Five questions: The recognition of clinical informatics as medical sub-specialty
Clinical informatics, a field at the intersection of clinical medicine and information technology, has reached a new milestone: Physicians can now become board-certified in this medical sub-specialty.
13 jan 2014--Christopher Longhurst, MD, who is the chief medical information officer at Lucile Packard Children's Hospital Stanford and the leader of a new Stanford clinical informatics fellowship training program for physicians, talked with science writer Erin Digitale about this field's history and where it's going.
Q: First off, what exactly is clinical informatics?
Longhurst: In clinical informatics, we leverage information technology to improve outcomes for patients. Research has been done in this area since the 1960s and '70s, but what's different now is the ubiquitous nature of computing devices. Everybody has access to information and communications technologies. The majority of U.S. hospitals are implementing an electronic health record.
And yet electronic health records are not something most front-line doctors are really excited about—they can be seen as disruptive to the patient-care process. I really think we have yet to deliver on the promise of electronic health records. There's a tremendous opportunity to use data in those records to build a health-care system that can make personalized care recommendations and automatically learn from patients.
Q: How is clinical informatics changing the way that medical discoveries are made?
Longhurst: The idea when I was in grad school was that randomized trials were the gold standard for medical evidence. But, increasingly, people are recognizing that this "level A" evidence is cost-prohibitive to generate. And the subjects are so narrowly selected that the results are not always generalizable. I know what medication to give a white male in his 50s because of high blood pressure, but what if I have a different kind of patient?
So a lot of people are advocating for a shift away from traditional trials toward using enormous, anonymized data sets gleaned from existing electronic medical records. The idea is that you can make valid conclusions based on retrospective research if the data set is large enough.
That's why we want to create a "patients like mine" button in every electronic health record that would essentially allow real-time comparative-effectiveness studies. Then, if you're treating a 40-year-old, half-Vietnamese, half-black woman for high blood pressure, you can instantly generate a similar cohort and see which medications have provided the best outcomes for those patients. It's a really exciting concept that has already been used once at Lucile Packard Children's Hospital Stanford to help make a treatment decision for a child with a rare autoimmune disease.

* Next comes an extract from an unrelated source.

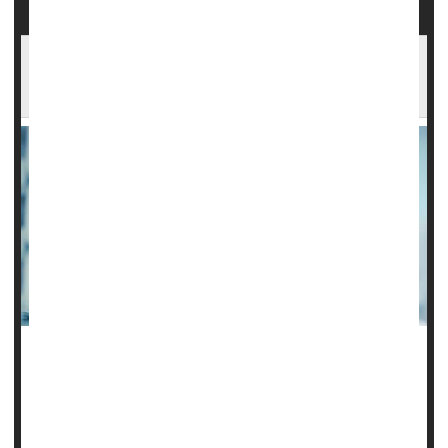
Combo Steroid Treatment May Work Best
When Sepsis Strikes
Giving patients who have septic shock a combo of two
steroids could potentially be a lifesaver, according to a new
study.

A "patients like mine" button would also help us start to understand what questions doctors ask. Today, we don't always know the information needs of physicians. If we start to collect this meta-data, we can better focus randomized, controlled trials so that they match doctors' biggest questions.
Q: How does Stanford lead the field?
Longhurst: Stanford is often considered the place where clinical informatics all started. The father of this field, Ted Shortliffe, MD, PhD, was a graduate student at Stanford when, in the 1970s, he wrote a software program called MYCIN to make decisions about prescribing antibiotics. MYCIN performed better at those decisions than your average internist. Shortliffe came back to Stanford in the early '80s and founded the division of medical informatics, now the Stanford Center for Biomedical Informatics Research, starting the master's and PhD programs.
More recently, we have a really solid history of finding unique ways to use and study electronic medical records: In addition to making a treatment decision for a patient with a rare disease, we've provided automatic daily updates to parents whose infants are hospitalized in our neonatal intensive care unit, reduced unnecessary use of blood transfusions, assisted in selecting the appropriate IV fluid to give to kids and more, all under this one umbrella.
We have nine physicians who received the new board certification, placing us among the largest programs in the country.
Q: Why was this formal recognition of the field as a medical sub-specialty needed?
Longhurst: In the past, there was never a formal approach to ensuring that physicians were adequately trained in clinical informatics. Creation of the sub-specialty allows us to standardize elements of training, create training opportunities and create a recognized credential for people seeking to hire in the field.
Q: What's the role of Stanford and Lucile Packard Children's Hospital Stanford in educating the next wave of clinical informatics specialists?
Longhurst: We're establishing a two-year fellowship to train more doctors. The unique thing about clinical informatics as a board-certified sub-specialty is that physicians from any specialty can pursue subspecialty training; physicians from a huge variety of backgrounds have expressed interest in our program.
We're really excited that the fellows will have hands-on opportunities to work in a variety of settings in the IT groups at Lucile Packard Children's Hospital Stanford, Stanford Hospital & Clinics and the Stanford University School of Medicine. We're also partnering with Kaiser Permanente and the Palo Alto Medical Foundation to provide opportunities for fellows to see community care networks, and with HP Labs for an industry opportunity.
Stanford's location in Silicon Valley and the partnership we have with industry, particularly HP Labs, is another factor that makes our fellowship program stand out. An unrestricted grant from HP to Lucile Packard Children's Hospital Stanford for fellowship training has already enabled us to support the development of a quality and safety dashboard for caregivers that can automatically alert us to a variety of potential problems in patient care.